STATED GOAL: Could you update the data by changing every "phylum" to "division" and keeping everything else the same? Omit the pictures from your answer.

***** RECORD LIST

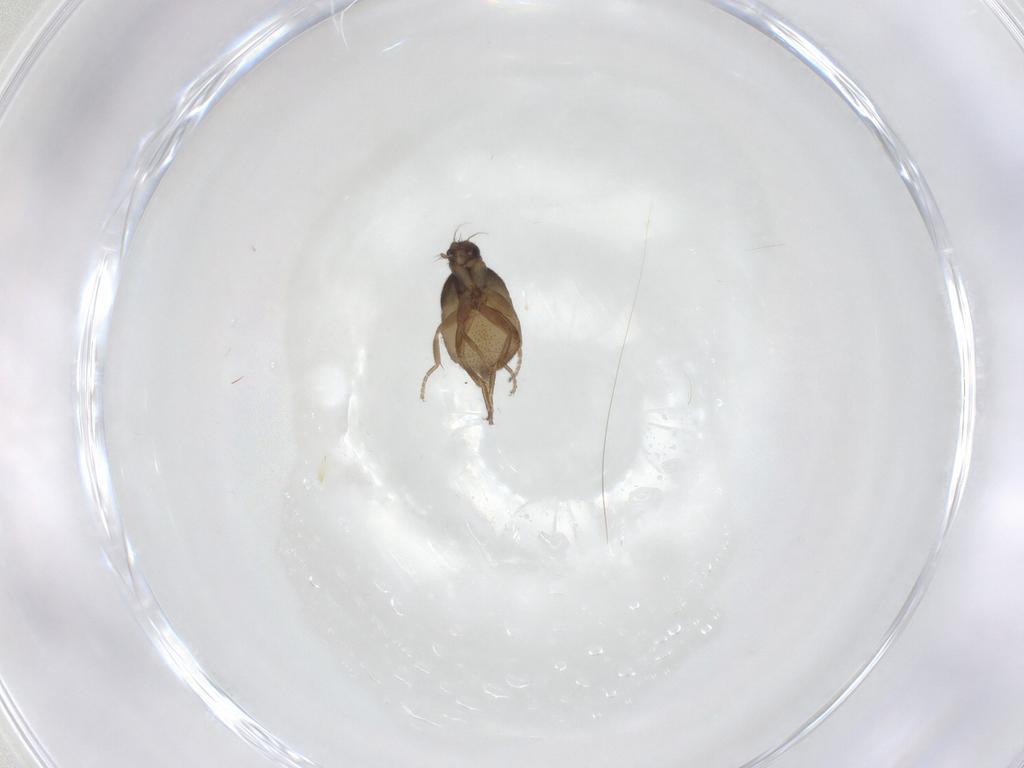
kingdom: Animalia
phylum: Arthropoda
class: Insecta
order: Diptera
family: Phoridae
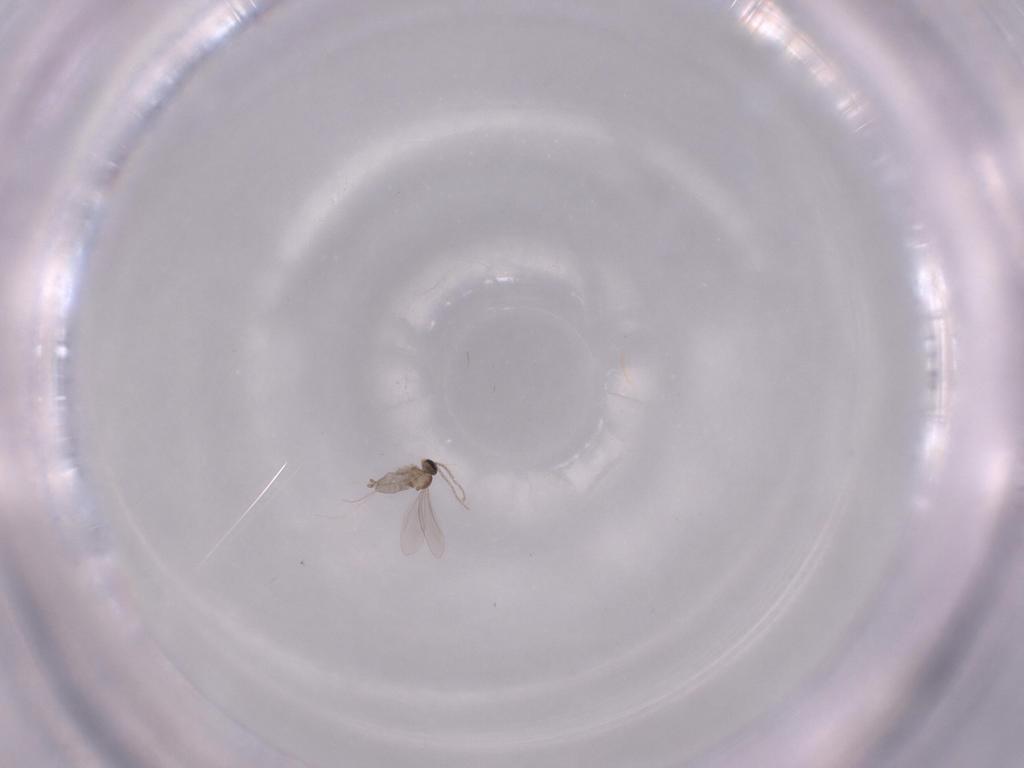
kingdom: Animalia
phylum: Arthropoda
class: Insecta
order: Diptera
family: Cecidomyiidae
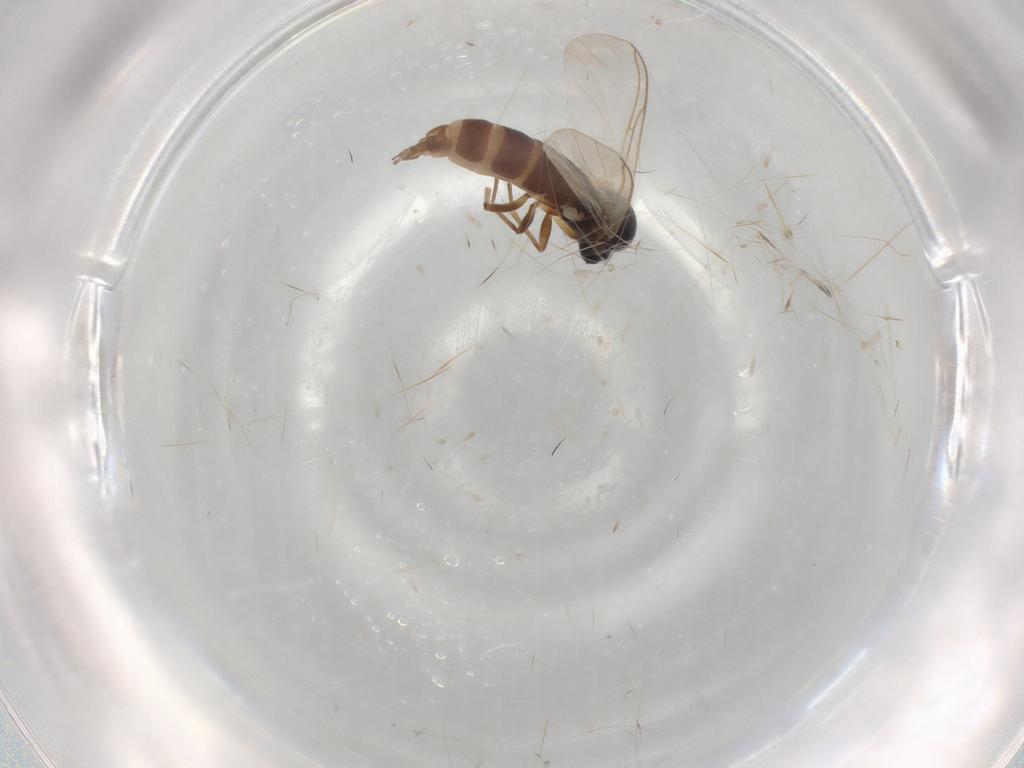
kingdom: Animalia
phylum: Arthropoda
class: Insecta
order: Diptera
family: Sciaridae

**********

SOLUTION BELOW:
kingdom: Animalia
division: Arthropoda
class: Insecta
order: Diptera
family: Phoridae
kingdom: Animalia
division: Arthropoda
class: Insecta
order: Diptera
family: Cecidomyiidae
kingdom: Animalia
division: Arthropoda
class: Insecta
order: Diptera
family: Sciaridae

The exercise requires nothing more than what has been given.